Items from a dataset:
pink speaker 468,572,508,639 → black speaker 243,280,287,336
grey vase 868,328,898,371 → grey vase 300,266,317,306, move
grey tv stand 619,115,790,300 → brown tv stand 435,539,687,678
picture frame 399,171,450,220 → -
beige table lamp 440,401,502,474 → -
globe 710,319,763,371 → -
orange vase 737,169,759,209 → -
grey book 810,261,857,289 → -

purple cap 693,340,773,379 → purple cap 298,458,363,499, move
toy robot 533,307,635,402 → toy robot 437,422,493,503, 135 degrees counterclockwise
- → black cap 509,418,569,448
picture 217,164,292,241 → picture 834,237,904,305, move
...
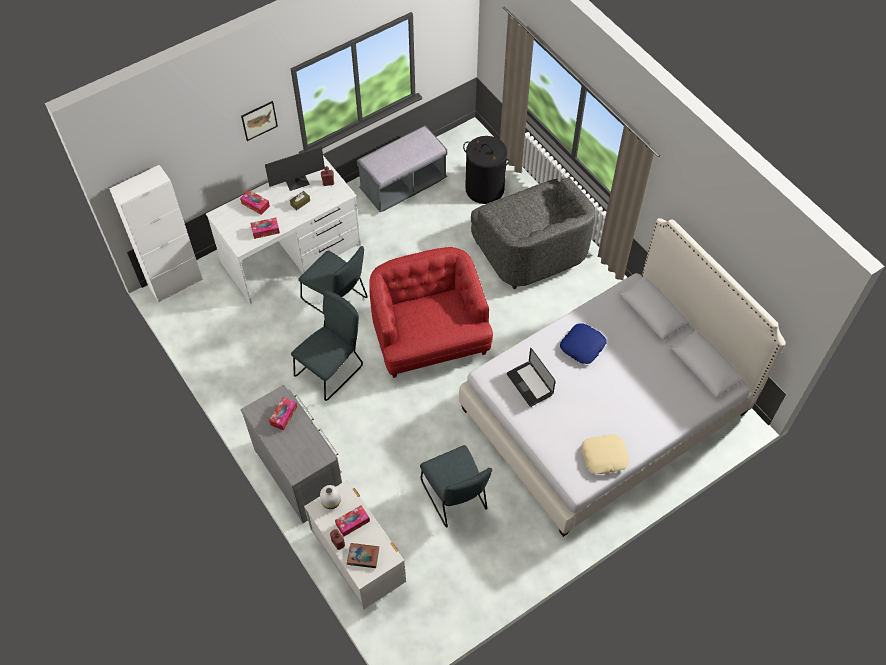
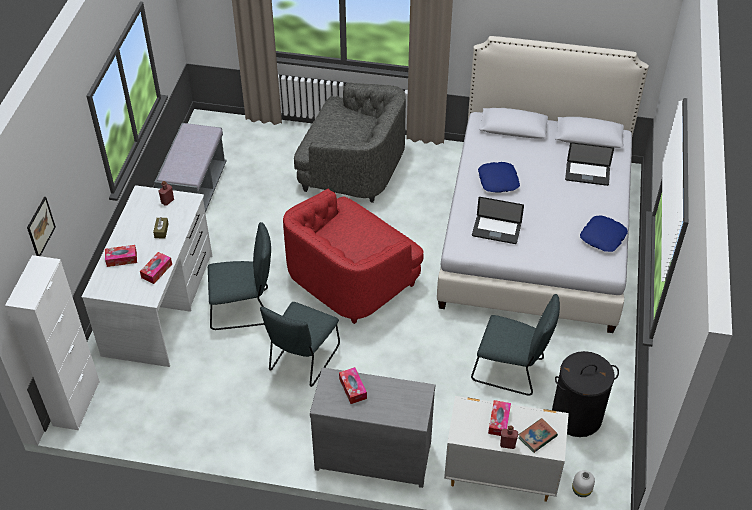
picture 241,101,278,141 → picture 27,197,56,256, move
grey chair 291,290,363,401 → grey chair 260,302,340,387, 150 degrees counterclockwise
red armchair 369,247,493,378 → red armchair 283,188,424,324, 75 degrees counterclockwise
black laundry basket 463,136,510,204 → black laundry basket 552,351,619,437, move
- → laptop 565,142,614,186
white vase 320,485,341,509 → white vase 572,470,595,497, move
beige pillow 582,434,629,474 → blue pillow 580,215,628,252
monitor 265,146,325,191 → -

> **Work item**
Write down, word for word, the lines above from the one containing "grey vase 868,328,898,371" through the one containing "orange vase 737,169,759,209", both ends included.

> **Response area**
grey vase 868,328,898,371 → grey vase 300,266,317,306, move
grey tv stand 619,115,790,300 → brown tv stand 435,539,687,678
picture frame 399,171,450,220 → -
beige table lamp 440,401,502,474 → -
globe 710,319,763,371 → -
orange vase 737,169,759,209 → -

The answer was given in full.